I would also like to reassure readers, in response to a comment on Amazon that my book should have been reviewed for medical accuracy, that my book was reviewed by many reliable medical sources. It was reviewed by Lynda Schneider, M.D., directer of Pediatric Allergy and Immunology at Children's Hospital in Boston, and Associate Professor of Pediatrics at Harvard Medical School, as well as her staff of nutritionists at Children's Hospital, and by the Review Staff (which includes physicians) at FAAN, by Christine Fusillo, M.D., Chief of Pediatric Allergy at Westchester Medical Center, and by Eric Chivian, M.D., director of the Center for Health and the Globel Environment at Harvard Medical School. Additionally, I have never claimed that my book is a medical guide. It is a cookbook, that I wrote to help other people in their struggles to cook allergen-free meals.

If anyone wants to write a review on Amazon, please do so. It would be great to hear your feedback, and for others to hear it also. I've received a couple of "alarmist" reviews, due to these three products (the Ener-G Egg Replacer, Spectrum Oils, and Mochi) but it would be such a shame for them to discount the hundreds of other ingredients, and most of all, the recipes.

Thank you all for reading this, and please tell others who you think would like to know.

Be well,


Dear Cybele,

Thank you for your enquiry and interest in ORGRAN products. We would like to inform that ORGRAN products are what free, gluten free, dairy free, egg free, non-GMO, suitable for vegan and natural.

Orgran No Egg processing is in nut free environment, where we do not stock peanut or tree nuts.

I hope this information is helpful. Should you have any queries please do not hesitate to contact us.


C. Alice Rujiravongs
Quality Assurance Officer
Roma Foods

Ph: 03 9776 9044
Fax: 03 9776 9055

Int Ph: + 61 3 9776 9044
Int Fax: + 61 3 9776 9055

47-53 Aster Avenue
Carrum Downs
Victoria 3201

Our company is dedicated to providing a high level of product quality and customer service. If you feel there is a way in which we can improve any aspect of our products and/or services, we kindly ask that you provide us with any feedback, comments and/or suggestions. Thank-you for your time.

Tuesday, May 09, 2006


Just a brief update.... I'm settling in here in LA, but my 1950's O'Keefe and Merritt oven is broken, so I haven't had a chance to test any new recipes, yet. I promise I will soon, though. I'm very inspired by the Mexican food here. I think I'll be creating some new dishes around the Mexican theme. You can do so much with soft tacos.

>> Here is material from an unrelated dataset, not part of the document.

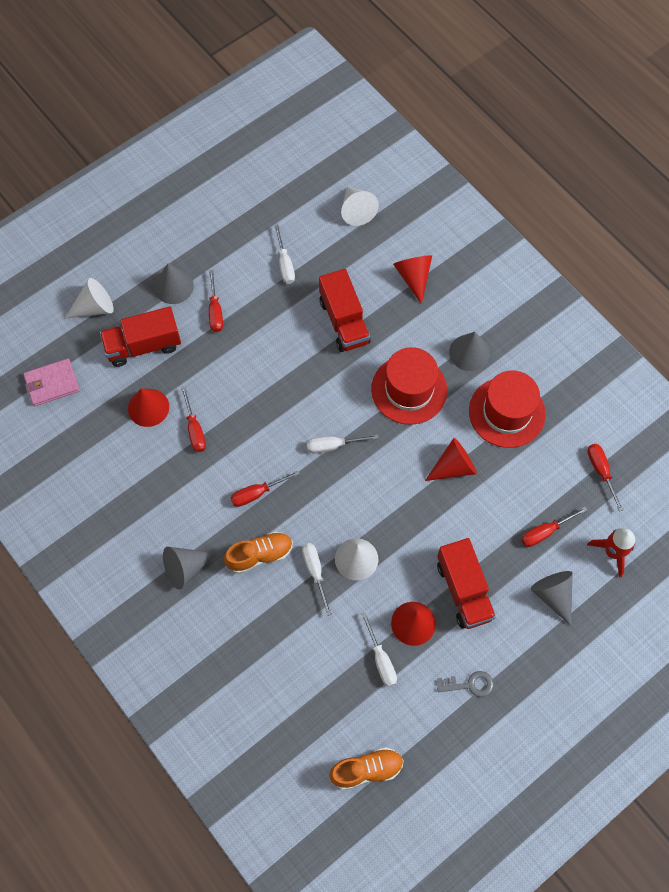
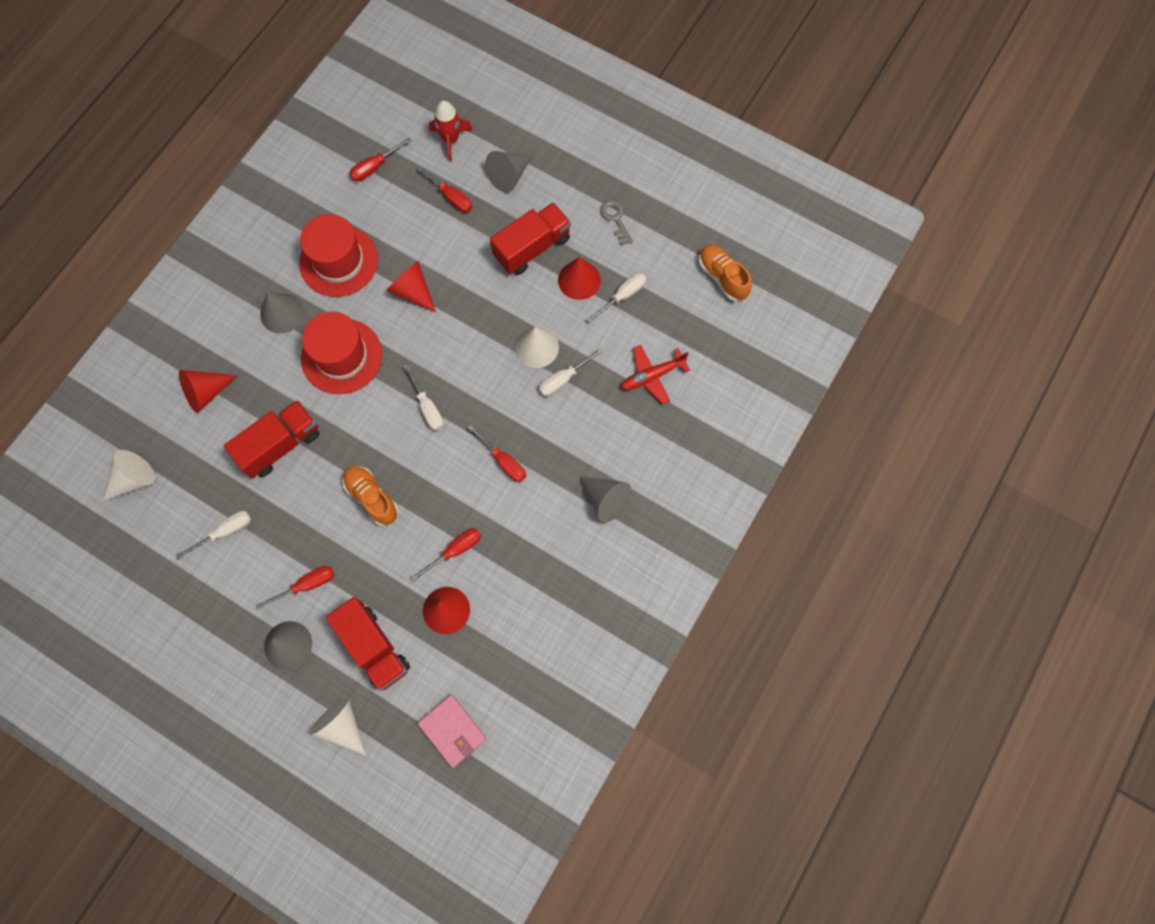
camera: 110 degrees left, 5 degrees up
orange shoe [224,531,293,574] -> orange shoe moved to [343,466,398,526]
none -> red plane [621,345,690,404]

My sister-in-law Thanya just sent me a menu from a restuarant in Berkeley, CA. It's called Socca Oven. Soccas are little French pizzas, and the dough is made from chick peas, a great alternative to wheat. Everything at Socca Oven is gluten, wheat, dairy, yeast, and sugar free. Sounds like my kind of place! I'm going to plan a trip to the Bay Area to visit my brother and sister-in-law just so I can go eat at Socca Oven. Their website is if anyone is interested in finding them too.

I tried the Cherrybrook Kitchen Original Pancake Mix this morning. It's diary-free, egg-free, soy-free, peanut-free, tree nut-free, and of course free of fish and shellfish. It does have wheat, however. It was pretty good. I added some sliced strawberries. My only complaint was that they really stuck to my non-stick skillet, even though I used canola oil too. But the kids liked them, and they're great for when you're short on time (or still unpacking a house full of boxes, like me!). I'm going to try all their mixes, so I'll keep posting as I do so.

For anyone who missed the Martha Stewart segment I did on April 20th, it's on youtube:

Hope everyone who reads this is well. I keep hearing it's a really bad allergy season, so for those of you out there with seasonal allergies as well as food allergies, I'm thinking of you, and hope you're not too itchy and sneezy.